In 1941, he collaborated with Joseph Kennedy, Arthur Wahl and Glenn Seaborg to come up with element 94 also known as Plutonium. During World War II, Edwin McMillan worked at the Radiation Laboratory at the Massachusetts Institute of Technology on radar research. In 1941, he moved to the United States Navy Radio and Sound Laboratory, San Diego where he worked on Sonar. In 1942, he went to Los Alamos where he carried out research on implosion. His research led to the first atomic bomb. In 1945, he gave out the idea of phase stability. His idea was used in making synchrotron and the synchro-cyclotron. In 1946, he became a full professor at the University of California. In 1954, he became the Director of the Berkeley Radiation Laboratory of the University of California.

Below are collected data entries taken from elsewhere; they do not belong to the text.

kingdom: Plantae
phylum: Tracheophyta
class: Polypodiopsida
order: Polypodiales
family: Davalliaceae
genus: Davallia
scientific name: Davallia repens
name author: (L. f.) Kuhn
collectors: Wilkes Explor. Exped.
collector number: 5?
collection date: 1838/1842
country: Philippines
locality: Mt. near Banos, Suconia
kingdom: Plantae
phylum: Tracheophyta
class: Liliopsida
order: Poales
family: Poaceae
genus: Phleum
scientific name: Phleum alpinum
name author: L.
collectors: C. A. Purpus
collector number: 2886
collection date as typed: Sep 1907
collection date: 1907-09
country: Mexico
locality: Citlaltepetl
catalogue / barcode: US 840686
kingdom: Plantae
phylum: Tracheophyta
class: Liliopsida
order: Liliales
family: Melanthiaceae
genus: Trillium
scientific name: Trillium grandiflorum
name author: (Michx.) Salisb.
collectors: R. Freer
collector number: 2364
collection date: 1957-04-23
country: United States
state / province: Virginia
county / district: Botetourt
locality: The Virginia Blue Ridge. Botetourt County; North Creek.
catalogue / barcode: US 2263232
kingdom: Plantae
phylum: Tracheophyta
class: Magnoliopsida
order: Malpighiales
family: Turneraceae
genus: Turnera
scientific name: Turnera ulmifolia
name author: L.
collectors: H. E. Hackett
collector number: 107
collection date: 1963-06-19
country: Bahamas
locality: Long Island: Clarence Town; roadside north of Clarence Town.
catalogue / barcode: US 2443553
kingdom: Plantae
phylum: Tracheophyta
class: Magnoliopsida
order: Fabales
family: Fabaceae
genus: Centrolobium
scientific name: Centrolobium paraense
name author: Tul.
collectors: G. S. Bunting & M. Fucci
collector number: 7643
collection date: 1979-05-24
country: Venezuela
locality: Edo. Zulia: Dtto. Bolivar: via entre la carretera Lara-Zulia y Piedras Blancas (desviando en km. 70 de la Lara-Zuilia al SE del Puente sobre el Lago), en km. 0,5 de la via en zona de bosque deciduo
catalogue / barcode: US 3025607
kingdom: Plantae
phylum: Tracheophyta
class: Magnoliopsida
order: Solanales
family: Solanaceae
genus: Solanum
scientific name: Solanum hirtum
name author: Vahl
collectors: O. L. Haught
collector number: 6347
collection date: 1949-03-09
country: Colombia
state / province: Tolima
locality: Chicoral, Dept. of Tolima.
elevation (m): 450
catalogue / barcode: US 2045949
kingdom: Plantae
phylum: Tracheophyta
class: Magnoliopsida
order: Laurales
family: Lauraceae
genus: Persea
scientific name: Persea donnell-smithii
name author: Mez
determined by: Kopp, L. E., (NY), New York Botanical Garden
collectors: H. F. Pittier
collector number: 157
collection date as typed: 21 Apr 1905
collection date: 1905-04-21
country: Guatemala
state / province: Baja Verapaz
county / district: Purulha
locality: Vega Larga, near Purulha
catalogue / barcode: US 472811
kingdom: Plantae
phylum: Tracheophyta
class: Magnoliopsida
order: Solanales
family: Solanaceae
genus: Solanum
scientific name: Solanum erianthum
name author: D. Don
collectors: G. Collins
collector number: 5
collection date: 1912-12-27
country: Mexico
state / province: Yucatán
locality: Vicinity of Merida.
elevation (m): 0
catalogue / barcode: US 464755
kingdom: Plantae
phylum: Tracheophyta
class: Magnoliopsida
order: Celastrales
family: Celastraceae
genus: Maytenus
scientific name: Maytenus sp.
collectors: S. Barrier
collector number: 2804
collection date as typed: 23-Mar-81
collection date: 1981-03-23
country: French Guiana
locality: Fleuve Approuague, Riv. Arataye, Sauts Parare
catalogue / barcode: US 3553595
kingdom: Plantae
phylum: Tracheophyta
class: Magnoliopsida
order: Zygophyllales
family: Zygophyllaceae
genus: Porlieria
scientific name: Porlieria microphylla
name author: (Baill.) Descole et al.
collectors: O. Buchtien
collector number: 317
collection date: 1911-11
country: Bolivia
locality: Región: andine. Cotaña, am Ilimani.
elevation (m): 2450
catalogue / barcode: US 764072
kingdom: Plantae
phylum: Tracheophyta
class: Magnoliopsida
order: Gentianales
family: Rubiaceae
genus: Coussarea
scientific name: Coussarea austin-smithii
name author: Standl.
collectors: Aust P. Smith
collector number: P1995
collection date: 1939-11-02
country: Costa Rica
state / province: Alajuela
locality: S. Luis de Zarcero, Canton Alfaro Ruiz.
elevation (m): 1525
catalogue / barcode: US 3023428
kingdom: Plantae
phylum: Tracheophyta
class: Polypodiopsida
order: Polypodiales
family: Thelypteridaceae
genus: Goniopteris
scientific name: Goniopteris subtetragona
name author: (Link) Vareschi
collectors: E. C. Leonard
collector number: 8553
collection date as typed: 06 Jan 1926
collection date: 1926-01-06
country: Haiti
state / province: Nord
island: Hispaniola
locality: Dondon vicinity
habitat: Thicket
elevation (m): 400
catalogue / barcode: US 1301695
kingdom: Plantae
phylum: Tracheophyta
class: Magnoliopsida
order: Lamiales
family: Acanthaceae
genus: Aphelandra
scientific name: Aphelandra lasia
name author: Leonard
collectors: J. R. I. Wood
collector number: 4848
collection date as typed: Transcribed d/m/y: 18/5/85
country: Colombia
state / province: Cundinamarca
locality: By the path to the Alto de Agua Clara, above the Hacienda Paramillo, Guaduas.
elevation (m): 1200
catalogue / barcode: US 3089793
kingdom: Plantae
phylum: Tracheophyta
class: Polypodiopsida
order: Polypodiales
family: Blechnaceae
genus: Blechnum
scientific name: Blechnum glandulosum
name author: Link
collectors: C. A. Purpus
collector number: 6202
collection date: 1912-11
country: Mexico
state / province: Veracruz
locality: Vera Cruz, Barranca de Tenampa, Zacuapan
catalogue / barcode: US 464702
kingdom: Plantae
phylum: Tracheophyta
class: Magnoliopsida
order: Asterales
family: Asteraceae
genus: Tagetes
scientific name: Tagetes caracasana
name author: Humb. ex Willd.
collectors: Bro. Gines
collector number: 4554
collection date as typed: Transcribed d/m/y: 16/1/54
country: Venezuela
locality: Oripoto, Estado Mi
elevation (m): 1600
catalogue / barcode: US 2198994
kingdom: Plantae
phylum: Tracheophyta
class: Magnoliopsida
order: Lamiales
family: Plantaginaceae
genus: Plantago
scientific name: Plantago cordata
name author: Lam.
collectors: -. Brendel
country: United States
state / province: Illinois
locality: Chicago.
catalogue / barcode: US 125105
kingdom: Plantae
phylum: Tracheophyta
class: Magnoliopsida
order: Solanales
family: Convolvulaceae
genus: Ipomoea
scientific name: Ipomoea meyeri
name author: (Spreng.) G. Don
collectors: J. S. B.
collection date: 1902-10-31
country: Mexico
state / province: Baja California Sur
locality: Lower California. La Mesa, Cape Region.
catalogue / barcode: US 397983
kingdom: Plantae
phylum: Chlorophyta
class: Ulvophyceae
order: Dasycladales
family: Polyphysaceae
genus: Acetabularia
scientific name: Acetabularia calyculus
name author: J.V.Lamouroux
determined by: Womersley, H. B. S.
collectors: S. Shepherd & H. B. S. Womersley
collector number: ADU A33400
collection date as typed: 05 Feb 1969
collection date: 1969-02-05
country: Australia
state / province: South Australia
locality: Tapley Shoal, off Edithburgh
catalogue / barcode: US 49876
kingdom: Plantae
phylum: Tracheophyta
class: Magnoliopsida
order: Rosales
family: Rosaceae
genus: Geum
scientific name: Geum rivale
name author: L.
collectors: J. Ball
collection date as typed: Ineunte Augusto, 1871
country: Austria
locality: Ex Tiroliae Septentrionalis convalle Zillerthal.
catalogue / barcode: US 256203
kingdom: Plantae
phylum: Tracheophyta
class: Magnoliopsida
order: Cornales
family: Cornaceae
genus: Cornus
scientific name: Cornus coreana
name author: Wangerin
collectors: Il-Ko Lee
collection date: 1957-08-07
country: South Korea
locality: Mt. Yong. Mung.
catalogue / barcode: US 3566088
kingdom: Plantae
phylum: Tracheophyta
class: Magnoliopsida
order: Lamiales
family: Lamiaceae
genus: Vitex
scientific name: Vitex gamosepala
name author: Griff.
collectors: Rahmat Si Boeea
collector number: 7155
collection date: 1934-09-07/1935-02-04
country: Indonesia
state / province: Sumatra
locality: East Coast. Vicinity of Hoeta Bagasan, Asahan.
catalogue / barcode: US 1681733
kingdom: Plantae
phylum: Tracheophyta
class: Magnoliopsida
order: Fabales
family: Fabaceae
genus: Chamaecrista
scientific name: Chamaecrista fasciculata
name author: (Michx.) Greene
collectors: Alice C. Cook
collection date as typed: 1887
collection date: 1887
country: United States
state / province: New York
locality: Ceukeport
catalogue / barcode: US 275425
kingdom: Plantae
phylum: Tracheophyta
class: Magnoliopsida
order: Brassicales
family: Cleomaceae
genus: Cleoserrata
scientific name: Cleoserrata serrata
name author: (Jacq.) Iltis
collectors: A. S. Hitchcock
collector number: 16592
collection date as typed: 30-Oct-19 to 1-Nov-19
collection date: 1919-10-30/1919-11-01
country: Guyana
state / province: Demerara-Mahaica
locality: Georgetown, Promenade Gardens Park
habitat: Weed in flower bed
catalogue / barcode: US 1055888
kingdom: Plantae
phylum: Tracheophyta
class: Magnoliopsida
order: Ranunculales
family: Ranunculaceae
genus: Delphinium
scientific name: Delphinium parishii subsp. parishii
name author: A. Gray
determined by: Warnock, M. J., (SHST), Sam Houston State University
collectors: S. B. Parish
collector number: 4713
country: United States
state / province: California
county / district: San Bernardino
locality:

Edwin McMillan later became the Deputy Director of the Laboratory. In the same year, he was appointed to serve on the Board of the General Advisory Committee for the Atomic Energy Commission. In 1958, he became the Director of the Lawrence Berkeley National Laboratory. Two years later he became a member of the Commission on High Energy Physics of the International Union of Pure and Applied Physics. In 1968, Edwin McMillan was appointed the Chairperson of the National Academy of Sciences. In 1973, he retired as the Director of the Berkley Radiation Laboratory which came to be known as the Lawrence Berkeley National Laboratory. In 1974, he worked at CERN on the measurement of the magnetic moment of ‘muon.’
Awards And Achievements
In 1950, Edwin McMillan was awarded the Research Corporation Scientific Award. The following year he received the Nobel Prize for Chemistry. In 1963, he was awarded the Atoms for Peace Award jointly with Professor Vladimir Veksler. In 1990, he was awarded the National Medal of Science.
Personal Life
In 1941, Edwin McMillan married Elsi Walford Blumer with whom he had three children, Ann Bradford, David Mattison and Stephen Walker. He died on September 7, 1991, in California of diabetes. He died at the age of eighty-three.